How to debug a model when most chains sample fine, but a few do not?

I have a rather complex model that samples well most of the time. But sometimes one of the chains samples very differently from the others. For example, here is the plot_trace for one of the RVs in one of the sampling runs:

The chains look pretty consistent. \hat{R} is 1.0; ESS is 607 from 2400 samples.

In another sampling run with the same model and the same data, the plot_trace for the same RV looks like this:

As you can see, one of the chains has a very different idea about the likely value for that RV, shifted more than 1.0 to the right and also with more variance. Unsurprising the sampling statistics are awful. \hat{R} is 1.52; ESS is 7.

Is this common or unusual? How to debug this? How to determine why this is happening, and adjust my model?

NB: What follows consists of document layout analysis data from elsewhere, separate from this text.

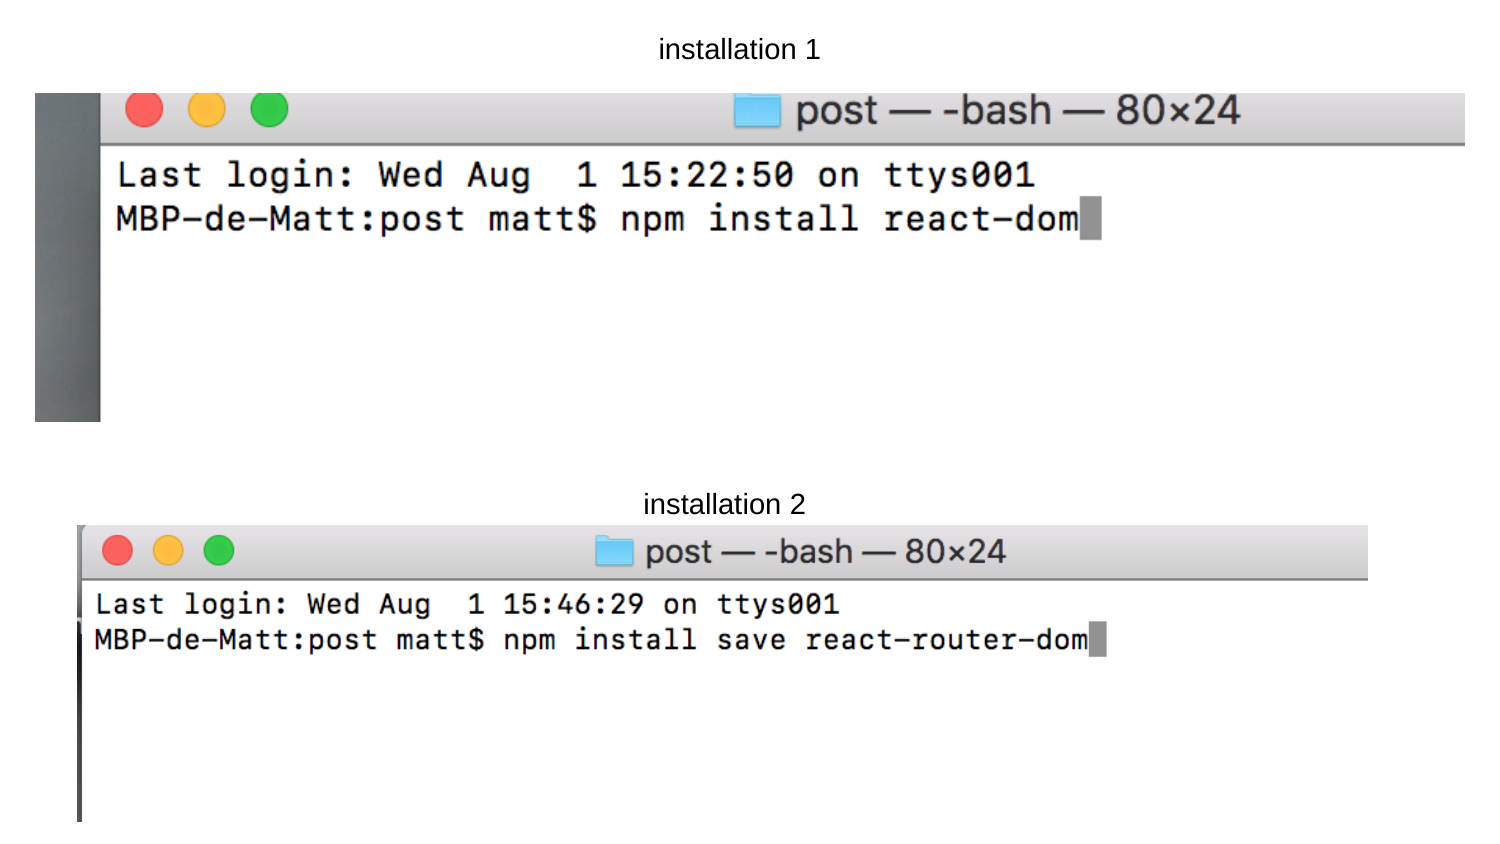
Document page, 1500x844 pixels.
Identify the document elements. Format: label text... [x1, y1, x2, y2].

text_box installation 1 [643, 15, 857, 78]
text_box installation 2 [628, 470, 842, 523]
picture [35, 93, 1465, 422]
picture [77, 525, 1368, 823]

And do I need to run a lot more chains to detect this problem? I was under the impression that 4 chains was enough, but perhaps I have been living under a rock, as Christian Luhmann suggests.

Try running a large number of chains. On top of tens or something. It’s easy to be fooled by just 4 chains.

Multi-modiality usually means two or more distinct configurations of the parameter space are equally plausible. If you don’t believe one (some) of them you can try to encode that at the prior level.

Some models may also have natural symmetries, like mixture models. Those can be tackled (again) by priors that arbitrarily restrict the sampler to one half of the symmetry.